= Polygamy in Kazakhstan =

The practice of polygamy has had a long history in Kazakhstan, which officially decriminalized the practice in 1998, being the only Central Asian country to do so. Polygamous marriages are not recognized under the law, but bigamy is not a crime. In practice, polygamy is common in Kazakhstan, and is often seen as a sign of a man's social prestige.

==Polygamous marriage==
While currently illegal, there have been numerous proposals in the recent years to legislate polygamous marriage in the country; the most recent attempt was in mid-2008. A similar bill was introduced in 2007, though was swiftly outvoted in the parliament.

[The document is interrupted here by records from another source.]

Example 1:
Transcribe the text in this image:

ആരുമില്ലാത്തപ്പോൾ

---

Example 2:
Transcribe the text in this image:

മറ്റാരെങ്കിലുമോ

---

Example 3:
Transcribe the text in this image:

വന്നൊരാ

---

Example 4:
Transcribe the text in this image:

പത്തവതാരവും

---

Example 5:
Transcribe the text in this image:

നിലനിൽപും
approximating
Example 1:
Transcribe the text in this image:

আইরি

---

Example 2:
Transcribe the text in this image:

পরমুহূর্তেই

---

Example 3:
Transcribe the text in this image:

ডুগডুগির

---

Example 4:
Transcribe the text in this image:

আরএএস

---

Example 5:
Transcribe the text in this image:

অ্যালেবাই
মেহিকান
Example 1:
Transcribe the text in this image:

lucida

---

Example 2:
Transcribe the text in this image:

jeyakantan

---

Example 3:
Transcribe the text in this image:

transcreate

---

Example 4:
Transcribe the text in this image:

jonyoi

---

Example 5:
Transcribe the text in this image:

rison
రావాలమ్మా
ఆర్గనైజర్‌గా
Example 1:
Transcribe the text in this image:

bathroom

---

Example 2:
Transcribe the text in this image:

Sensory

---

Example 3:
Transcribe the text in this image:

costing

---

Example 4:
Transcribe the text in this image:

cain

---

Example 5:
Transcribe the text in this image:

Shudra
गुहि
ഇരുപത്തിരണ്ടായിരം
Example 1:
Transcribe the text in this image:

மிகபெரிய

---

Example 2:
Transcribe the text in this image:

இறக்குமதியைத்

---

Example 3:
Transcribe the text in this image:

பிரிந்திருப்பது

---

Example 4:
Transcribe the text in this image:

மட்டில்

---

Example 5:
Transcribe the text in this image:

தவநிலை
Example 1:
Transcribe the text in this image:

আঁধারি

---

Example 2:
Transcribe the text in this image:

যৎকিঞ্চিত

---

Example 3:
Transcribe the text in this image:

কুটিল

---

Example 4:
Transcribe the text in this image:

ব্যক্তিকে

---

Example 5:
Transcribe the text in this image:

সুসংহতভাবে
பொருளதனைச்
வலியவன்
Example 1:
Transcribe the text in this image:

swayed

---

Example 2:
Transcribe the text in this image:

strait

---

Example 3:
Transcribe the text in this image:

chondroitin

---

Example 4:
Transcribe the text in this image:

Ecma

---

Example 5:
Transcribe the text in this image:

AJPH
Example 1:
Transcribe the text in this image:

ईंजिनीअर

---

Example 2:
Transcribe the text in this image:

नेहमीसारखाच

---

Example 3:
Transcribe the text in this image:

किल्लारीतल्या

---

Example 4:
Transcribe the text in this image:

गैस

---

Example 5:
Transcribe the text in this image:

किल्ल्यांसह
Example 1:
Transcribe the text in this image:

In February 2011, presidential candidate Amatay Asilbek stated that legalizing polygamy was one of his campaign positions.

Many proponents of the legislation of polygamous civil marriage in Kazakhstan have argued that legalizing polygamous marriage would help balance out the uneven population, while others have cited the Qur'an as an argument in favor of such legislation, which permits men to marry up to four wives; according that he treats them equally and can financially look after them.

Opponents argued that the practice was dangerous to society, while other groups viewed the legislation as discrimination against women, since it would not allow for polyandrous marriages, which sparked a social debate over a possible "common ground" resolution.

==Public opinion==
A poll conducted in 2004 found that some 40% of Kazakh men supported the legislation of polygamy in Kazakhstan, while only 22% of women supported the idea, though with some reservations.